My first thought is, why is a grad student being firebombed? You have my interest.

My second thought is, this is a clear case of “telling” not “showing” in the writing, which immediately weakens the story for me. You tell us, for example, that the advisor’s secretary Norma seemed to be expecting an excuse, and then tell us that there was a crack in her façade. How much more powerful the writing would be if you showed us these things.

The difference between showing and telling is the difference between witnessing an event and reading an account in a newspaper. The account removes the reader from the action.

I like the idea of this piece, and its unusual voice and pacing. But I believe the writing could be tightened a great deal, thus improving the piece overall.
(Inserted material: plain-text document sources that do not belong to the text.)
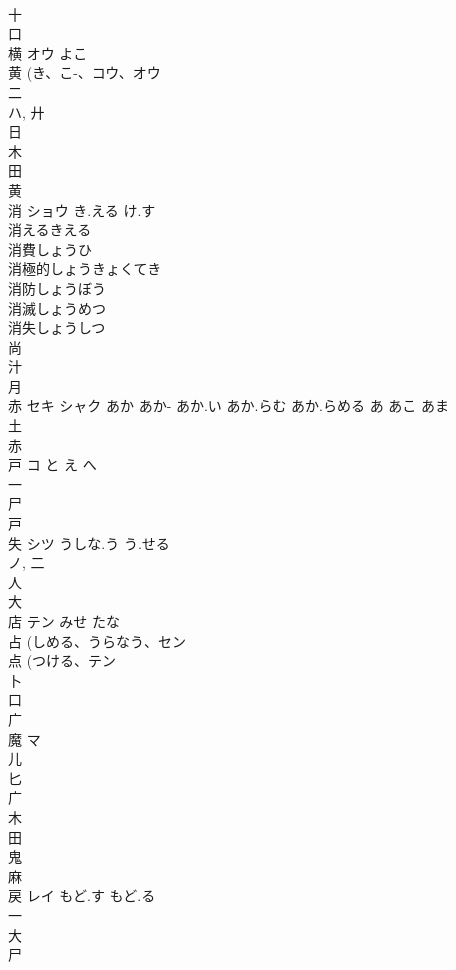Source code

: \documentclass[8pt]{extreport}
\begin{document}
\begin{CJK}{UTF8}{min}
\\	十 
\\	口 
\\	横	オウ	よこ	
\\	黄 (き、こ-、コウ、オウ 
\\	二 
\\	ハ, 廾 
\\	日 
\\	木 
\\	田 
\\	黄 
\\	消	ショウ	き.える け.す	
\\	消えるきえる
\\	消費しょうひ
\\	消極的しょうきょくてき
\\	消防しょうぼう
\\	消滅しょうめつ
\\	消失しょうしつ
\\	尚 
\\	汁 
\\	月 
\\	赤	セキ シャク	あか あか- あか.い あか.らむ あか.らめる あ あこ あま	
\\	土 
\\	赤 
\\	戸	コ	と え へ	
\\	一 
\\	尸 
\\	戸 
\\	失	シツ	うしな.う う.せる	
\\	ノ, 二 
\\	人 
\\	大 
\\	店	テン	みせ たな	
\\	占 (しめる、うらなう、セン 
\\	点 (つける、テン 
\\	卜 
\\	口 
\\	广 
\\	魔	マ		
\\	儿 
\\	匕 
\\	广 
\\	木 
\\	田 
\\	鬼 
\\	麻 
\\	戻	レイ	もど.す もど.る	
\\	一 
\\	大 
\\	尸 

\end{CJK}
\end{document}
One criticism is that you use too many adjectives: “angry, brisk pace”; “clear blue sky”; “ever efficient and cool robot.” I would tighten those to “angry pace,” “blue sky,” and “efficient robot.” I’d also change this phrase, “slammed onto the ground with an abrasive thud,” to simply “slammed to the ground.”

“She felt a wave of heat whoosh past her before she heard the blast,” could be tightened to “a whoosh of heat foreshadowed the noise of the blast.”

Strive for immediacy, with tightened sentences and action rather than reporting. I agree with Meg’s comments about Fireball and the use of “words have power.” Make that idea count. It’s powerful, and if it signals something to come later, emphasize the idea now.

It strikes me as interesting that Darcy’s first thought after the explosion is to cancel her advisor meeting. I hope this is intentional, else why isn’t she panicking about her car exploding? Was it an accident, or sabotage? She shows no emotional reaction to her near-death whatsoever. I find that strange. Is it oversight or does it tell us something about Darcy? Hard to tell with what we have here.

I think this story has potential. I’d encourage you to continue, but be aware of loose wording, and keep the action moving forward. Unless the flashback has great pertinence, leave it out, or refer to it in dialogue rather than as flashback. You want a certain pacing, but that doesn’t have to come through excess verbiage. Let your ideas flow, but succinctly.